# Records
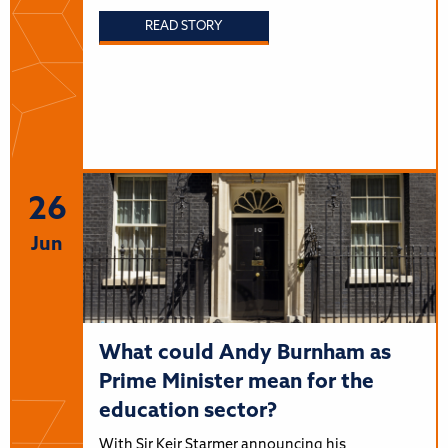
READ STORY
26
Jun
What could Andy Burnham as
Prime Minister mean for the
education sector?
With Sir Keir Starmer announcing his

# Instructions for the task
Your task is to write out, exactly, the line that holds "Prime Minister mean for the" and every line after it until the records end.

# Result of this exercise
Prime Minister mean for the
education sector?
With Sir Keir Starmer announcing his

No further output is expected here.